- [TASK GOAL]: The line containing "注意在此之前还需要安装 PostgreSQL 和 Python 的开发库：" marks the start; return it and every line after it in the listing below, exactly, through the last.

····················

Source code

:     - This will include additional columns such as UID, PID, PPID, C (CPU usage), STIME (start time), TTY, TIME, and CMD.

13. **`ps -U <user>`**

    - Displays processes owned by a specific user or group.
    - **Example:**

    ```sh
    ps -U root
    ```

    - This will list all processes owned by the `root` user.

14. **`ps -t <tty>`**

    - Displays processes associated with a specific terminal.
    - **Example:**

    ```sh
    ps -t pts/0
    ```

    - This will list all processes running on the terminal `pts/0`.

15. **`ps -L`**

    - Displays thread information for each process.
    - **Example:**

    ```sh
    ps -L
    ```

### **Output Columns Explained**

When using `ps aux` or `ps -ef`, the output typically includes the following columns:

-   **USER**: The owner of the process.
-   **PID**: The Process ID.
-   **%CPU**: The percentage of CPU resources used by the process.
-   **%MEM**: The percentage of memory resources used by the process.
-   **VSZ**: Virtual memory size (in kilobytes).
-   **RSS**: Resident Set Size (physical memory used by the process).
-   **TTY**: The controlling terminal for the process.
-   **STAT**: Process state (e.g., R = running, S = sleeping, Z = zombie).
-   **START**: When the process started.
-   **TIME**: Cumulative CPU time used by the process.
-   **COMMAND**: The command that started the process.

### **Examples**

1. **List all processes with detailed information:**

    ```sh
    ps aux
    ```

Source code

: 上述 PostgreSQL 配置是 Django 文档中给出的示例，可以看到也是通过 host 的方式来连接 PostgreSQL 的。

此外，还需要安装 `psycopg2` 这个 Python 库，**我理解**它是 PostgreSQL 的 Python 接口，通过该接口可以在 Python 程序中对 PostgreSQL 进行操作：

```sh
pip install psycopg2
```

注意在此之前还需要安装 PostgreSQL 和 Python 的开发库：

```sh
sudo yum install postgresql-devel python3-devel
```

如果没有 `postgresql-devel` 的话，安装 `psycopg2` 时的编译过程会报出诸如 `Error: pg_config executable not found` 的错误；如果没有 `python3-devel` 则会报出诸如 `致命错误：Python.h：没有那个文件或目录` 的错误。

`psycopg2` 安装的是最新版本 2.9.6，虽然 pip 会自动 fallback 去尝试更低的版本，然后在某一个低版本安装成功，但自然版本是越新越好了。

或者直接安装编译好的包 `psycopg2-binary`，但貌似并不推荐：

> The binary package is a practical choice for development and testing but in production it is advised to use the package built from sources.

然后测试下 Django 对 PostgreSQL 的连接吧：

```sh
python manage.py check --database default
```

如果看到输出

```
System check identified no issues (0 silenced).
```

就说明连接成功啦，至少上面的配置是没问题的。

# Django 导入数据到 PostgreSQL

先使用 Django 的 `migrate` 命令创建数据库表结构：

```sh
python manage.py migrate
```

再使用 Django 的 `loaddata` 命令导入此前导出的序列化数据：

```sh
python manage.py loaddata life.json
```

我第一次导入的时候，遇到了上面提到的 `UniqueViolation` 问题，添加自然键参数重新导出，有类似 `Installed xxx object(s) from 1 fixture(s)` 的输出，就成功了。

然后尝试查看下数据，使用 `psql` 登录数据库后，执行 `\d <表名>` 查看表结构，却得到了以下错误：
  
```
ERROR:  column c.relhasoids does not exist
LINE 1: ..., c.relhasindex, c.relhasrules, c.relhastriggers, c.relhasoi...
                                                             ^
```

····················

- [EXERCISE RESPONSE]:
注意在此之前还需要安装 PostgreSQL 和 Python 的开发库：

```sh
sudo yum install postgresql-devel python3-devel
```

如果没有 `postgresql-devel` 的话，安装 `psycopg2` 时的编译过程会报出诸如 `Error: pg_config executable not found` 的错误；如果没有 `python3-devel` 则会报出诸如 `致命错误：Python.h：没有那个文件或目录` 的错误。

`psycopg2` 安装的是最新版本 2.9.6，虽然 pip 会自动 fallback 去尝试更低的版本，然后在某一个低版本安装成功，但自然版本是越新越好了。

或者直接安装编译好的包 `psycopg2-binary`，但貌似并不推荐：

> The binary package is a practical choice for development and testing but in production it is advised to use the package built from sources.

然后测试下 Django 对 PostgreSQL 的连接吧：

```sh
python manage.py check --database default
```

如果看到输出

```
System check identified no issues (0 silenced).
```

就说明连接成功啦，至少上面的配置是没问题的。

# Django 导入数据到 PostgreSQL

先使用 Django 的 `migrate` 命令创建数据库表结构：

```sh
python manage.py migrate
```

再使用 Django 的 `loaddata` 命令导入此前导出的序列化数据：

```sh
python manage.py loaddata life.json
```

我第一次导入的时候，遇到了上面提到的 `UniqueViolation` 问题，添加自然键参数重新导出，有类似 `Installed xxx object(s) from 1 fixture(s)` 的输出，就成功了。

然后尝试查看下数据，使用 `psql` 登录数据库后，执行 `\d <表名>` 查看表结构，却得到了以下错误：
  
```
ERROR:  column c.relhasoids does not exist
LINE 1: ..., c.relhasindex, c.relhasrules, c.relhastriggers, c.relhasoi...
                                                             ^
```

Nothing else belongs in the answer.